◆ **Brano di testo**
Cassazione Penale, Sez. 4, 01 giugno 2011, n. 22166 - Mancanza di un corretto serraggio delle ruote del semirimorchio e infortunio mortale in autostrada



 

 

Responsabilità di un gommista che, provvedendo alla sostituzione delle gomme dell'autoarticolato Scania-Adige (di proprietà della società F.P. T. di cui P. era socio), ometteva di serrare adeguatamente le ruote gemellate di sinistra del primo asse del semirimorchio, sicchè, mentre l'autoarticolato, condotto da O. A. , percorreva la A4, una ruota si staccava dallo stesso raggiungendo l'opposta corsia di marcia e colpendo nella porta anteriore l'autovettura VW Golf condotta da C. I. che riportava il maciullamento del capo, decedendo sul colpo.


La Corte territoriale premetteva che incontestatamente il distacco delle ruote gemellari del semirimorchio della ditta F.P. T. non era ascrivibile ad un cedimento meccanico istantaneo, bensì ad un progressivo allentamento e sviamento dei dadi che ebbero a determinare la fuoriuscita dei medesimi dal collegamento filettato e, quindi, dalle ruote. Parimenti, era risultato assodato, alla luce delle pressochè concordi valutazioni dei diversi consulenti incaricati dalle parti di dare una spiegazione tecnica del l'accadimento, che la perdita dei dadi di serraggio vincolanti le ruote alla struttura fissa dell'asse fu cagionata dalle sollecitazioni derivanti dal movimento del mezzo sui dadi stessi, non opportunamente serrati, secondo un procedere progressivo che iniziò nei momento in cui il mezzo si mise in movimento e terminò appunto con la fuoriuscita delle due ruote dalle colonnette alle quali esse erano assicurate (appunto attraverso i dadi).

◆ **Dati di esercitazione**
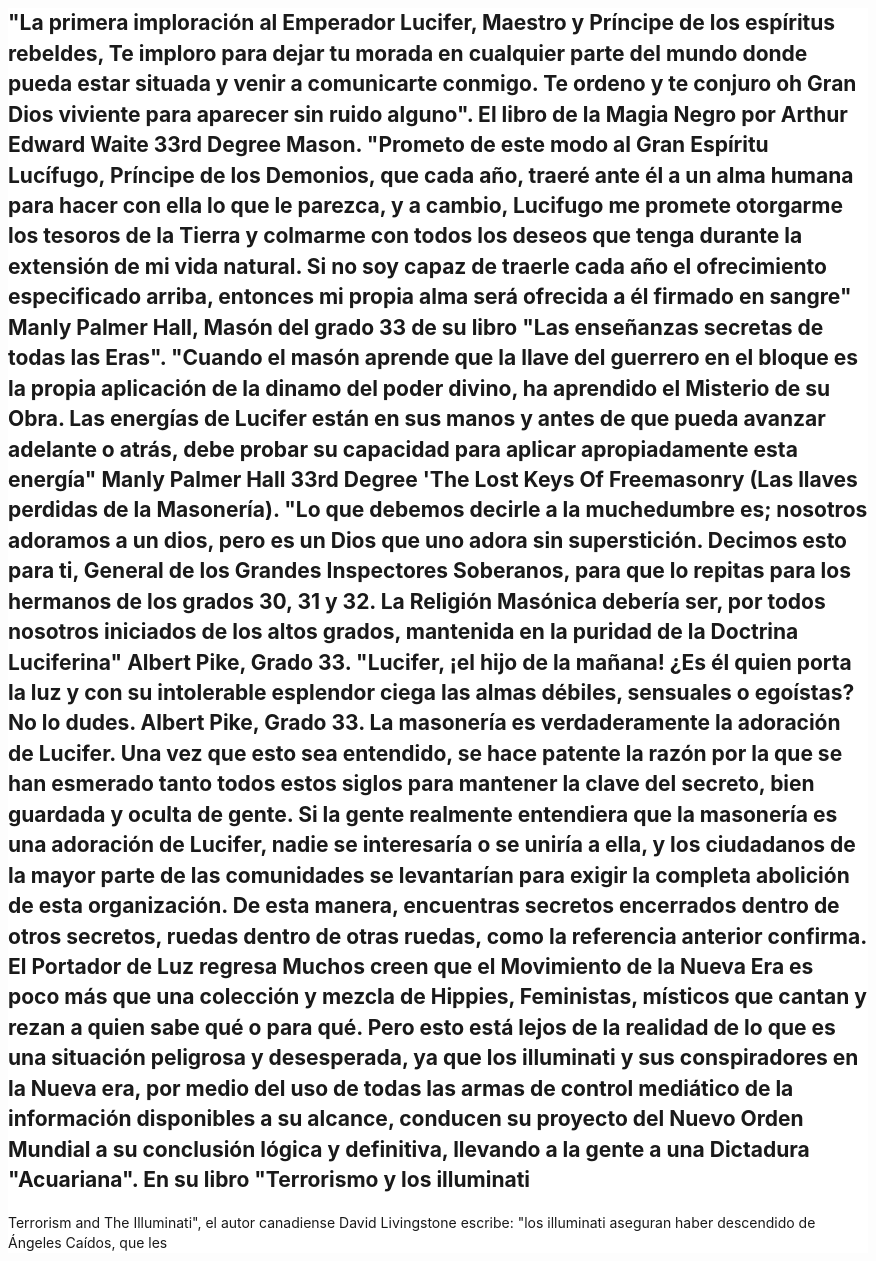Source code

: "La primera imploración al Emperador Lucifer, Maestro y Príncipe de los
espíritus rebeldes, Te imploro para dejar tu morada en cualquier parte del
mundo donde pueda estar situada y venir a comunicarte conmigo. Te ordeno y
te conjuro oh Gran Dios viviente para aparecer sin ruido alguno".
El libro de la Magia Negro
por Arthur Edward Waite 33rd Degree Mason.
"Prometo de este modo al
Gran Espíritu Lucífugo, Príncipe de los Demonios, que cada año,
traeré ante él a un alma humana para hacer con ella lo que le
parezca, y a cambio, Lucifugo me promete otorgarme los tesoros de la
Tierra y colmarme con todos los deseos que tenga durante la
extensión de mi vida natural. Si no soy capaz de traerle cada año el
ofrecimiento especificado arriba, entonces mi propia alma será
ofrecida a él firmado en sangre"
Manly Palmer Hall,
Masón del grado 33 de su libro "Las enseñanzas secretas
de todas las Eras".
"Cuando el masón aprende que la llave del guerrero en el bloque es la propia
aplicación de la dinamo del poder divino, ha aprendido el Misterio de su
Obra. Las energías de Lucifer están en sus manos y antes de que pueda
avanzar adelante o atrás, debe probar su capacidad para aplicar
apropiadamente esta energía"
Manly Palmer Hall
33rd Degree 'The Lost Keys Of Freemasonry (Las llaves
perdidas de la Masonería).
"Lo que debemos decirle a la muchedumbre es; nosotros adoramos a un dios,
pero es un Dios que uno adora sin superstición. Decimos esto para ti,
General de los Grandes Inspectores Soberanos, para que lo repitas
para los hermanos de los grados 30, 31 y 32. La Religión Masónica
debería ser, por todos nosotros iniciados de los altos grados,
mantenida en la puridad de la Doctrina Luciferina"
Albert Pike, Grado 33.
"Lucifer, ¡el hijo de la mañana! ¿Es él quien porta la luz y con su
intolerable esplendor ciega las almas débiles, sensuales o egoístas? No lo
dudes.
Albert Pike, Grado 33.
La masonería es verdaderamente la adoración de Lucifer.
Una vez que esto sea
entendido, se hace patente la razón por la que se han esmerado tanto todos
estos siglos para mantener la clave del secreto, bien guardada y oculta de
gente. Si la gente realmente entendiera que la masonería es una adoración de
Lucifer, nadie se interesaría o se uniría a ella, y los ciudadanos de la
mayor parte de las comunidades se levantarían para exigir la completa
abolición de esta organización.
De esta manera, encuentras secretos
encerrados dentro de otros secretos, ruedas dentro de otras ruedas, como la
referencia anterior confirma.
El Portador
de Luz regresa
Muchos creen que el Movimiento de la Nueva Era es poco más que una colección
y mezcla de Hippies, Feministas, místicos que cantan y rezan a quien sabe
qué o para qué.
Pero esto está lejos de la realidad de lo que es una
situación peligrosa y desesperada, ya que los illuminati y sus conspiradores
en la Nueva era, por medio del uso de todas las armas de control mediático
de la información disponibles a su alcance, conducen su proyecto del
Nuevo
Orden Mundial a su conclusión lógica y definitiva, llevando a la gente a una
Dictadura "Acuariana".
En su libro "Terrorismo y los illuminati
-
Terrorism and The Illuminati", el autor canadiense
David Livingstone escribe:
"los illuminati aseguran haber descendido de Ángeles Caídos, que les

◆ **Compiti da svolgere**
a - Trascrivi senza alcuna modifica il brano sulla sentenza di Cassazione, partendo da "Responsabilità di un" e terminando con "decedendo sul colpo.".
b - Riporta come tabella Markdown, con le colonne n e Riga, le righe delle voci partendo da quella che contiene "y Príncipe de los" e terminando con quella che contiene "Gran Espíritu Lucífugo, Príncipe", entrambe incluse. Ometti le righe vuote.
Le voci non hanno alcun legame con il brano.

◆ **Soluzioni proposte**
a -
Responsabilità di un gommista che, provvedendo alla sostituzione delle gomme dell'autoarticolato Scania-Adige (di proprietà della società F.P. T. di cui P. era socio), ometteva di serrare adeguatamente le ruote gemellate di sinistra del primo asse del semirimorchio, sicchè, mentre l'autoarticolato, condotto da O. A. , percorreva la A4, una ruota si staccava dallo stesso raggiungendo l'opposta corsia di marcia e colpendo nella porta anteriore l'autovettura VW Golf condotta da C. I. che riportava il maciullamento del capo, decedendo sul colpo.

b -
| n | Riga |
|---|---|
| 1 | : "La primera imploración al Emperador Lucifer, Maestro y Príncipe de los |
| 2 | espíritus rebeldes, Te imploro para dejar tu morada en cualquier parte del |
| 3 | mundo donde pueda estar situada y venir a comunicarte conmigo. Te ordeno y |
| 4 | te conjuro oh Gran Dios viviente para aparecer sin ruido alguno". |
| 5 | El libro de la Magia Negro |
| 6 | por Arthur Edward Waite 33rd Degree Mason. |
| 7 | "Prometo de este modo al |
| 8 | Gran Espíritu Lucífugo, Príncipe de los Demonios, que cada año, |